*** SOURCE MATERIAL Section Begins ***

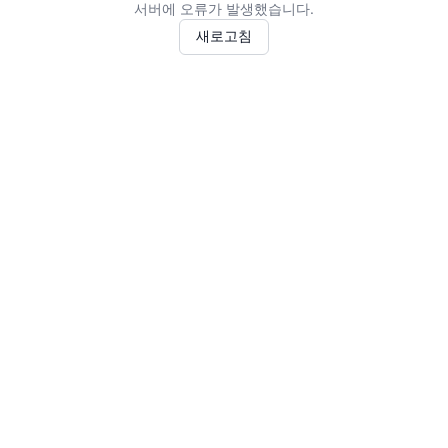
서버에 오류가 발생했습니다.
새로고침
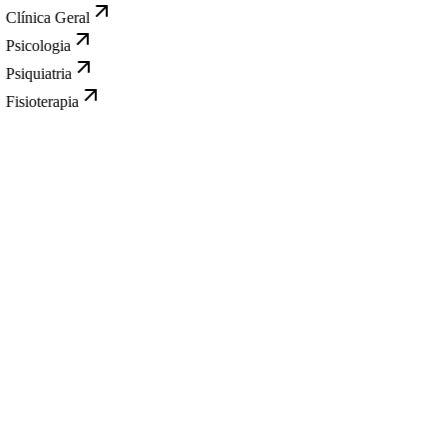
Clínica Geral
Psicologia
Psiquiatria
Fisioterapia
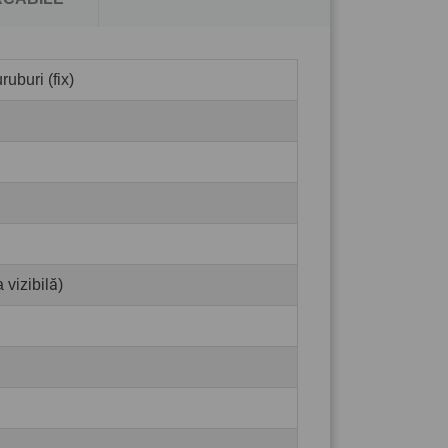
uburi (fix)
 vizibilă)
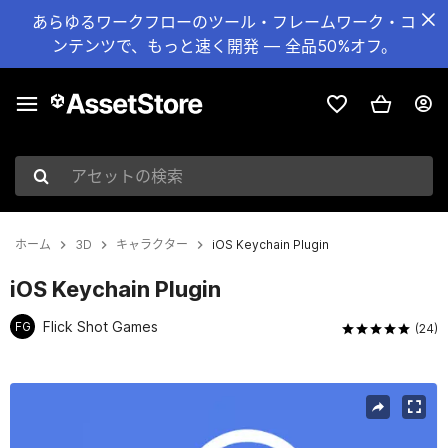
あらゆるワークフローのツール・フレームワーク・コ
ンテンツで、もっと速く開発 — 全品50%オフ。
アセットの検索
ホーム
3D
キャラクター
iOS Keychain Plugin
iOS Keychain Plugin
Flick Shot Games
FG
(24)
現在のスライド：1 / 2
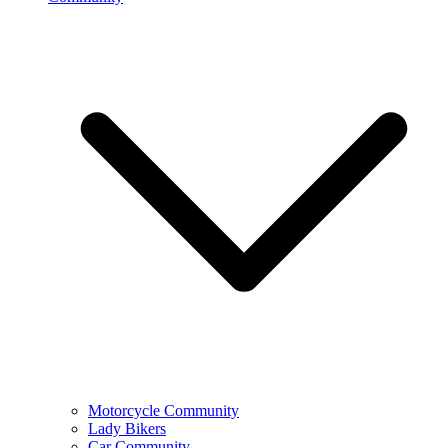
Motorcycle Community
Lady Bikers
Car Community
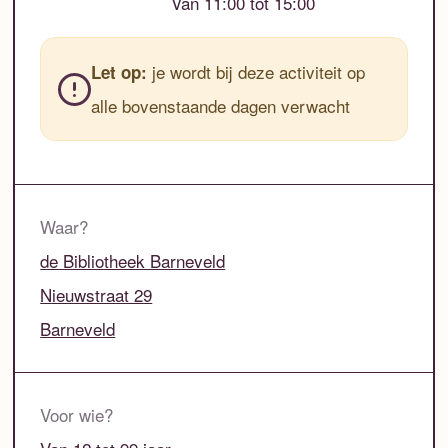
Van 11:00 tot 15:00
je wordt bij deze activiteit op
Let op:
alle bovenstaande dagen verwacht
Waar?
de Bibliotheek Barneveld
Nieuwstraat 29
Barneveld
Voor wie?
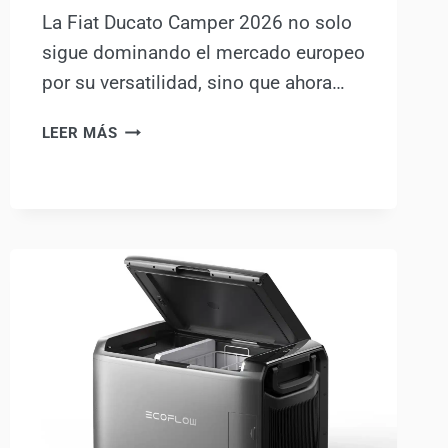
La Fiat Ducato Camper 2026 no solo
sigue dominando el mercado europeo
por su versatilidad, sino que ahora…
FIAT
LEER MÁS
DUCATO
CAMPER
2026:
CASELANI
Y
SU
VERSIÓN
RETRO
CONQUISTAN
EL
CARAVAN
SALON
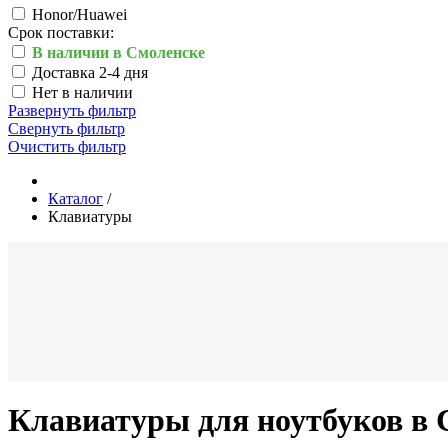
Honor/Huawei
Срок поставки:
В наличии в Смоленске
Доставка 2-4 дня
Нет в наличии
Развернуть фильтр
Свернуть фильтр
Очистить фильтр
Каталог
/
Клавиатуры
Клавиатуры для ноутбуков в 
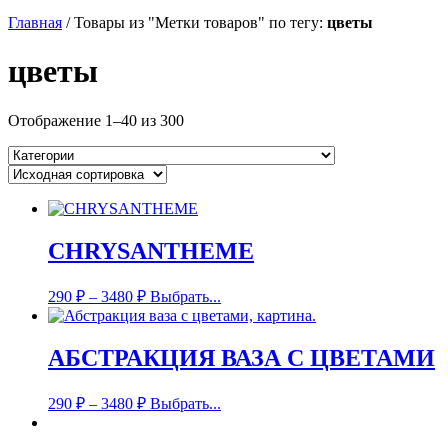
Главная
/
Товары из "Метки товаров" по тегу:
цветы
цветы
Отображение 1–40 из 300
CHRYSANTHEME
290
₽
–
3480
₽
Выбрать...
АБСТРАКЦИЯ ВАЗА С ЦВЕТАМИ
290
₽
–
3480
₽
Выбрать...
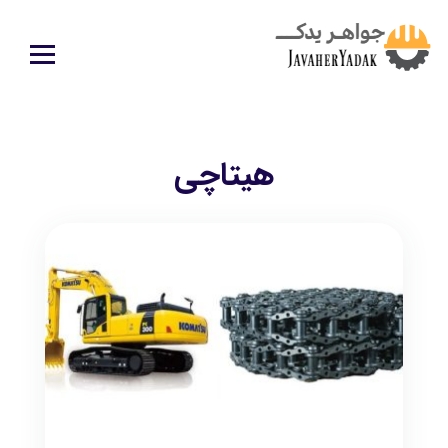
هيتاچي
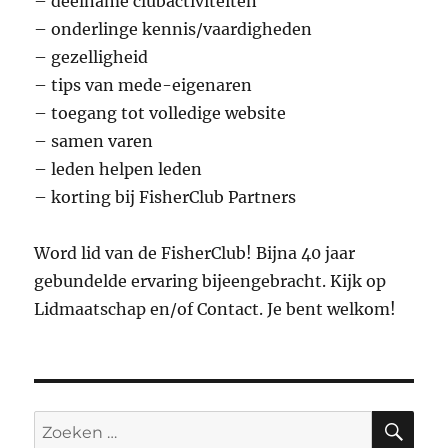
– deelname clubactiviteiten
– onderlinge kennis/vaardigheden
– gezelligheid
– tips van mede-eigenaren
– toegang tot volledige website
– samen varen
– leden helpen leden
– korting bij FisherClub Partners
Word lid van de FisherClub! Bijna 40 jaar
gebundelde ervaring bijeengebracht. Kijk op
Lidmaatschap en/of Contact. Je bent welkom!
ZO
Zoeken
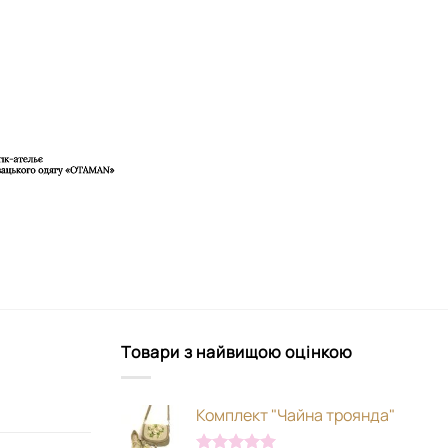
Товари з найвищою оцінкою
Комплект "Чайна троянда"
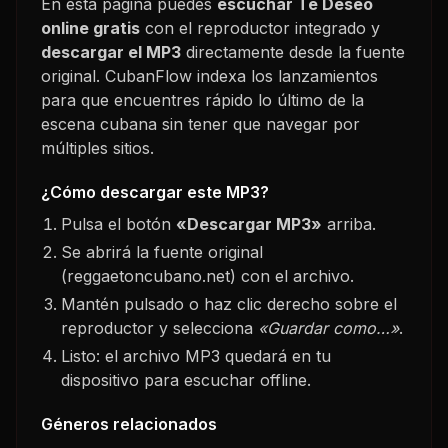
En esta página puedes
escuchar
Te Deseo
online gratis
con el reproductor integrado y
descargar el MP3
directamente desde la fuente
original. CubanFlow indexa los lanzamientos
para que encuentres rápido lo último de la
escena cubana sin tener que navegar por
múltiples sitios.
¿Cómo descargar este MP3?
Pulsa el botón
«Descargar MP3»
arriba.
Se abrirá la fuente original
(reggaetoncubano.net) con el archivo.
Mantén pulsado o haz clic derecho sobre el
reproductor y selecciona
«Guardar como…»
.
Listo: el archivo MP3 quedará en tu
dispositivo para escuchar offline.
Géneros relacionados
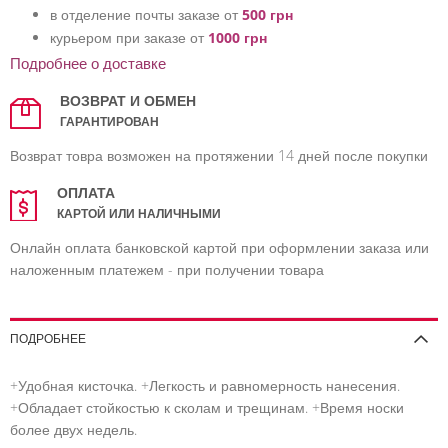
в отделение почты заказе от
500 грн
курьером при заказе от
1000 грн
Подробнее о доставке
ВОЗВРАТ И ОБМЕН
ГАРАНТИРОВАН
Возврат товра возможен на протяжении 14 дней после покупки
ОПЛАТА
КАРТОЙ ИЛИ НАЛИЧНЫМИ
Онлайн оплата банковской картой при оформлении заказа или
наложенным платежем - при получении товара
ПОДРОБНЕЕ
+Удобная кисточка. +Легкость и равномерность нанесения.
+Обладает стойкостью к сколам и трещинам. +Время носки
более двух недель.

*** SOURCE MATERIAL Section Ends ***

▶ _PROBLEM STATEMENT_
Count the lines in the records above that contain the word "Community". Give only the number.

▶ _OUTPUT OF THE TASK_
2